By Preethi Mangadu
Chief Editor of News
Many cities in Central Texas have announced new water restrictions due to the Texas drought. Though San Marcos has water restrictions, issued April 04, 2022, there is a chance of restrictions increasing.
Austin, Round Rock, Hutto, Buda, Kyle, and Georgetown all have new water restrictions that affect residential areas, commercial businesses, industrial properties, public schools, and more communities. The restrictions range from Stage 1 restrictions to Stage 3 restrictions.
According to the National Integrated Drought Information System (NIDIS), Texas is currently having its sixth driest year out of the past 128 years, which is affecting about 22.8 million people.

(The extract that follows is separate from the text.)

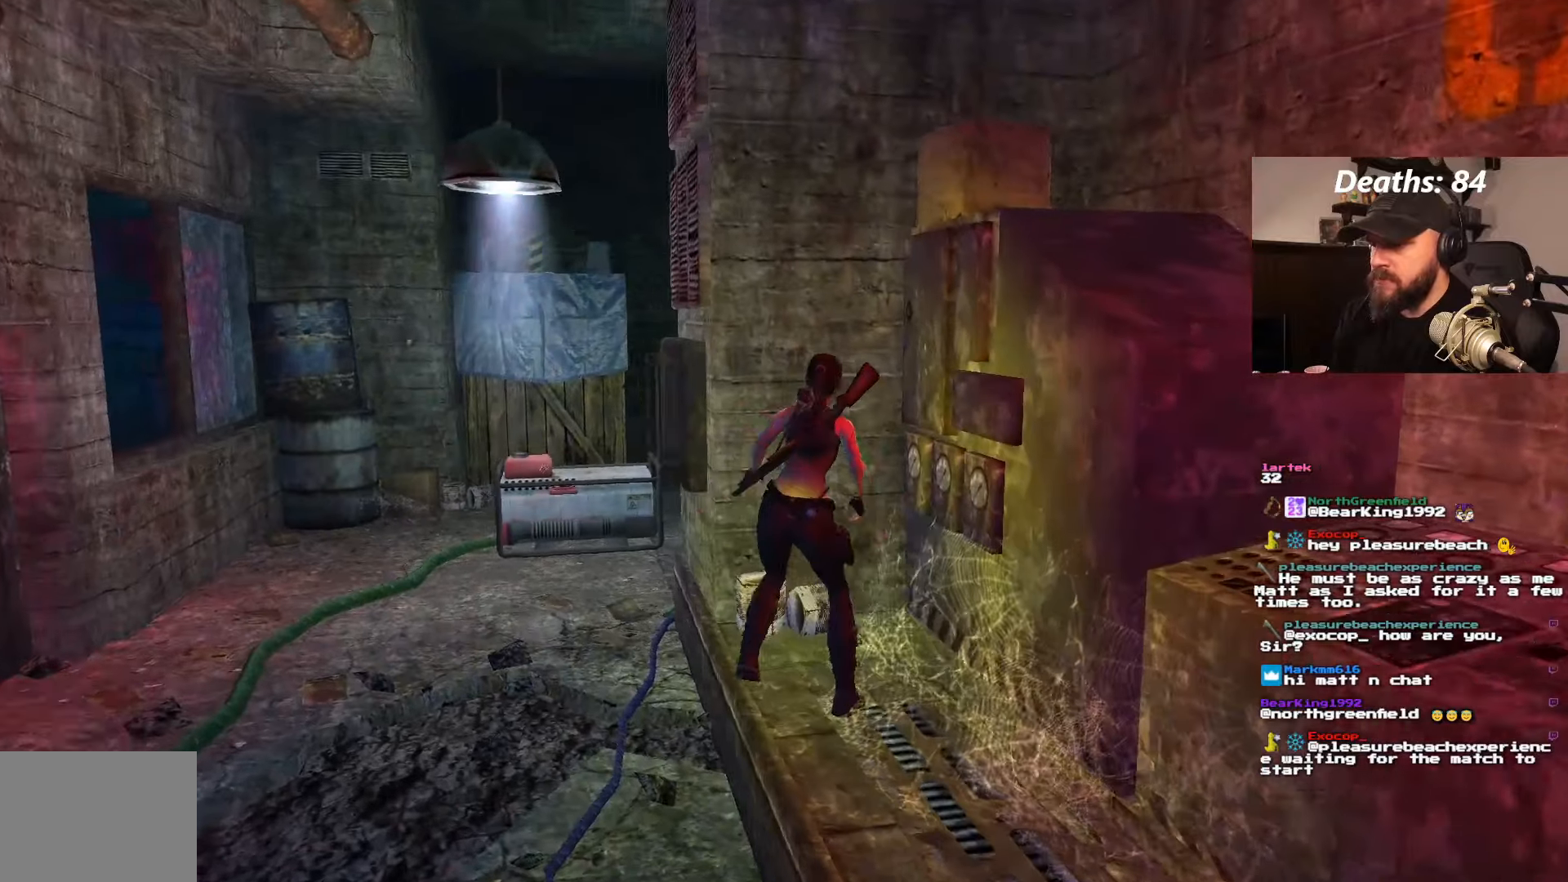
{"buttons": [], "left_stick": "center", "right_stick": "center", "events": [[500, "DPAD_RIGHT", "up"]]}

Hays County, including San Marcos, is having its fifth driest year out of the past 128 years and severe drought (D2) conditions. This means “pasture conditions are very poor,” “soil is hard, hindering planting; crop yields decrease” and “wildfire danger is severe; burn bans are implemented,” as stated by the NIDIS.
“San Marcos is currently in Stage 2 drought restrictions,” said Jan De La Cruz, San Marcos Utilities Conservation Coordinator. “However, there is a risk we could go to Stage 3 soon, which would limit the use of sprinklers to one day every other week.”
Stage 2 water restrictions include wastewater being prohibited, irrigation with hose-end sprinklers and automatic sprinkler irrigation systems being limited, car washing being restricted, swimming pools required to be covered, and more.
One way water restrictions and drought threats in San Marcos are determined is by the 10-day average index well level in the Edwards Aquifer. When Stage 2 was enacted, the average was at 649.3 feet above the mean sea level. In the most current report from the National Weather Service, the current level is 632 feet, which is 25 feet below historical average values for this time of year, according to data collected on July 13, 2022.
While La Niña, a natural Pacific Ocean cycle, and heat waves are proponents of Texas’s drought, many factors can play into it.
“It’s a mix of rapid growth in San Marcos which strains limited water recourses and lack of rainfall we’ve received this season,” said De La Cruz. “San Marcos is 6” behind in rainfall for this year. We should have received over 20” by now but have only received about 14”.”
San Marcos residents can help protect water supplies by limiting irrigation with water, fixing any water leaks and prioritizing watering to trees and native perennial plants first to lawns and annual beds last.